# [To do]
Below are the entries. Transcribe exactly the lines from the one with "middle mcp: (1197, 736)" through the one with "pinky tip: (1186, 795)", ends included, and leave out all others.

# [Data to process]
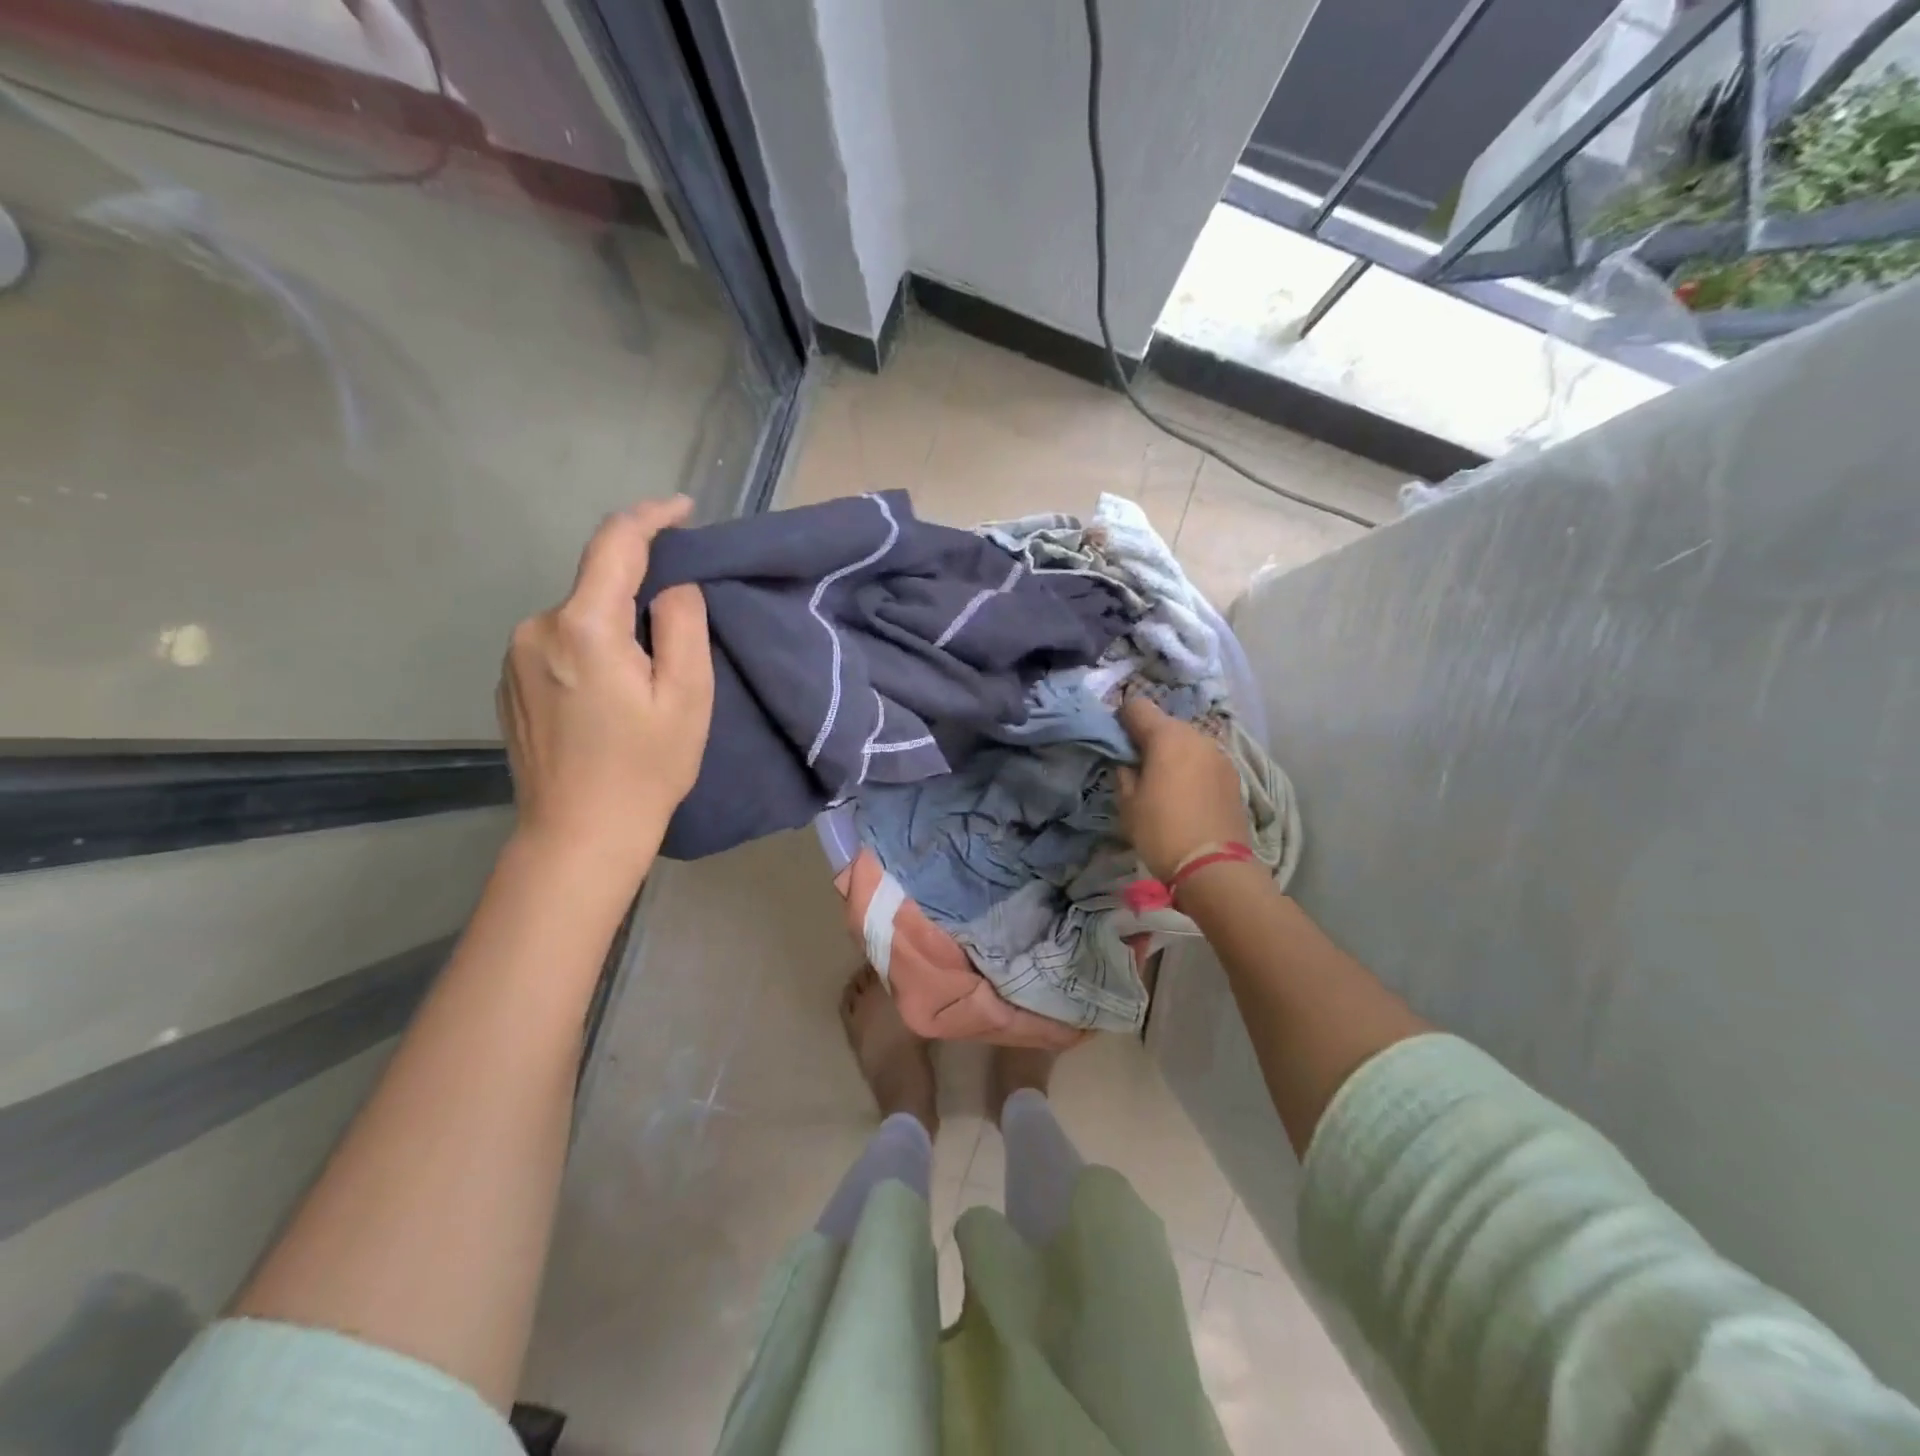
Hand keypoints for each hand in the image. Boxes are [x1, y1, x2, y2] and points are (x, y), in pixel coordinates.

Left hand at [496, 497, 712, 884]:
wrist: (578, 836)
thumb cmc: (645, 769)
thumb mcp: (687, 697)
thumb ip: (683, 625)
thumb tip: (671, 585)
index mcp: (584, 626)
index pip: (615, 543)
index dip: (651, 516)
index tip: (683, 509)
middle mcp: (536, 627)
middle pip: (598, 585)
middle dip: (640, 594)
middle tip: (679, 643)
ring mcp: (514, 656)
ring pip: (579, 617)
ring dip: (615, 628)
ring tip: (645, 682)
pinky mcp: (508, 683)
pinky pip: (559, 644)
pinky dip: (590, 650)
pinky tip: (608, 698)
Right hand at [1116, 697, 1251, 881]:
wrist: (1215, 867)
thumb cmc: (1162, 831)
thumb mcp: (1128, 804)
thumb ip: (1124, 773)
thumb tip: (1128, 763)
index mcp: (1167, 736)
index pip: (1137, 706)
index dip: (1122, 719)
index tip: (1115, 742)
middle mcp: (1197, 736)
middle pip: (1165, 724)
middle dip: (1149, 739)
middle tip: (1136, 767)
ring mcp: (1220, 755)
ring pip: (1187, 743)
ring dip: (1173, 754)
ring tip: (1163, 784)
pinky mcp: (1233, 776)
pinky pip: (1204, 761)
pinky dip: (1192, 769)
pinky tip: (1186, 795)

* * *

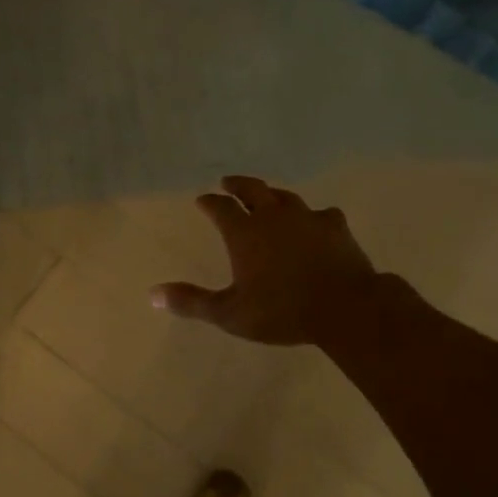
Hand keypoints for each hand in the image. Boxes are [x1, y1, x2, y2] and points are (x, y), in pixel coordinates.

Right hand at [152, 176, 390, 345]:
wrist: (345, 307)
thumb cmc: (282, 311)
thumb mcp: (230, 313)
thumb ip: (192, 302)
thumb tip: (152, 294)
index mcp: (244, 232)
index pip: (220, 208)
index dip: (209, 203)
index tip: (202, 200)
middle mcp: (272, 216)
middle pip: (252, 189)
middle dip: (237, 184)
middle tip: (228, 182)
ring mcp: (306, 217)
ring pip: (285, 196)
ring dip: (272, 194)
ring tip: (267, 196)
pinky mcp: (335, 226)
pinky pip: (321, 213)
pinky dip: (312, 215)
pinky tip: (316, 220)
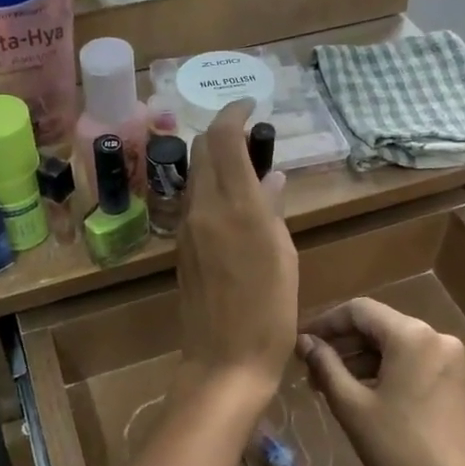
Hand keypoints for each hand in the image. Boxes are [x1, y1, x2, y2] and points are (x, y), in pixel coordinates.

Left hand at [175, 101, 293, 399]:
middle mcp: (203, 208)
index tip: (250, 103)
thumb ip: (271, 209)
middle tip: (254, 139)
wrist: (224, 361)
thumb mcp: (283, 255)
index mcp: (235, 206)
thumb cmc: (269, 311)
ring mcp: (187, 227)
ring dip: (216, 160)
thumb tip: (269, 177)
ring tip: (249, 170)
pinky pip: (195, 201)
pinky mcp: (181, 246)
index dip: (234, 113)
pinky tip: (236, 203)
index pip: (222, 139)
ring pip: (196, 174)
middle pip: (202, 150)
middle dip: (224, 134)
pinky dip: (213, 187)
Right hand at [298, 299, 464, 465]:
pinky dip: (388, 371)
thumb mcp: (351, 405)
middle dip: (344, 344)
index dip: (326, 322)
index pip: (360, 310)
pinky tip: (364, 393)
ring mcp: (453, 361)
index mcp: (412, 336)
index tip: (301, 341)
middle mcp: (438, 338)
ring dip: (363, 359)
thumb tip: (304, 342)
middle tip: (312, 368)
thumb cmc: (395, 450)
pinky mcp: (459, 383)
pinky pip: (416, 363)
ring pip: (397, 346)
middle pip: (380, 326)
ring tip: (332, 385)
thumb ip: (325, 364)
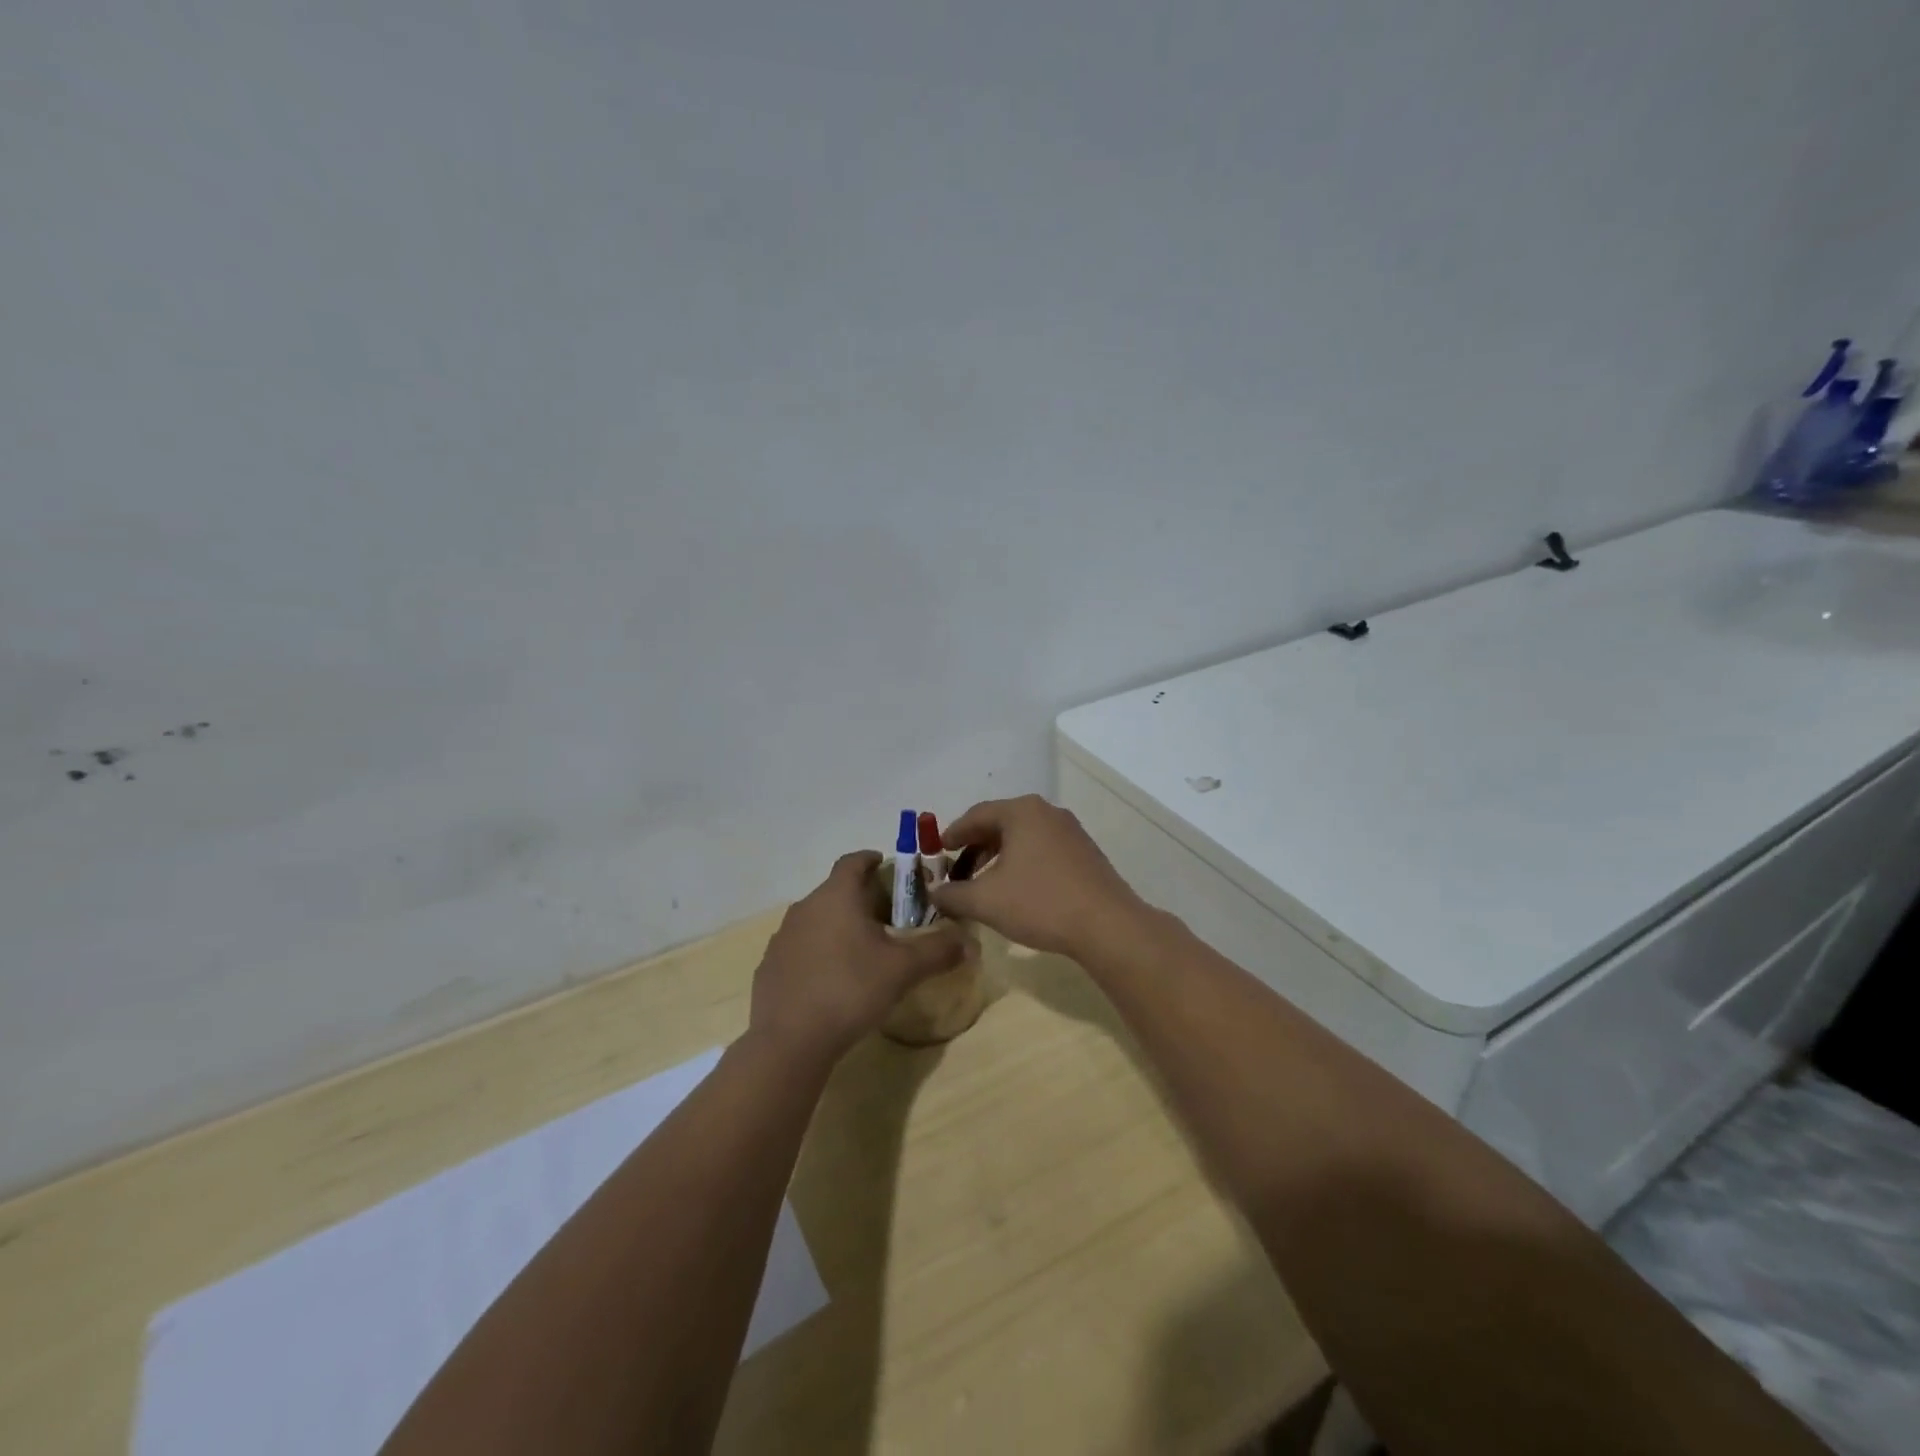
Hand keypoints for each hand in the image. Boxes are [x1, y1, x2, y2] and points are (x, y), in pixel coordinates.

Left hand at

# [Result for this exercise]
middle mcp: (1197, 736)
middle pip: (1165, 724)
middle dip: (1149, 739)
middle tip: (1136, 767)
ring mcp: (1220, 755)
ring pip: (1187, 743)
ring dip: (1173, 754)
ring tip: (1163, 784)
pinky mcp: (1233, 776)
pinky pip: (1204, 761)
pinky dip: (1192, 769)
pinky tip: (1186, 795)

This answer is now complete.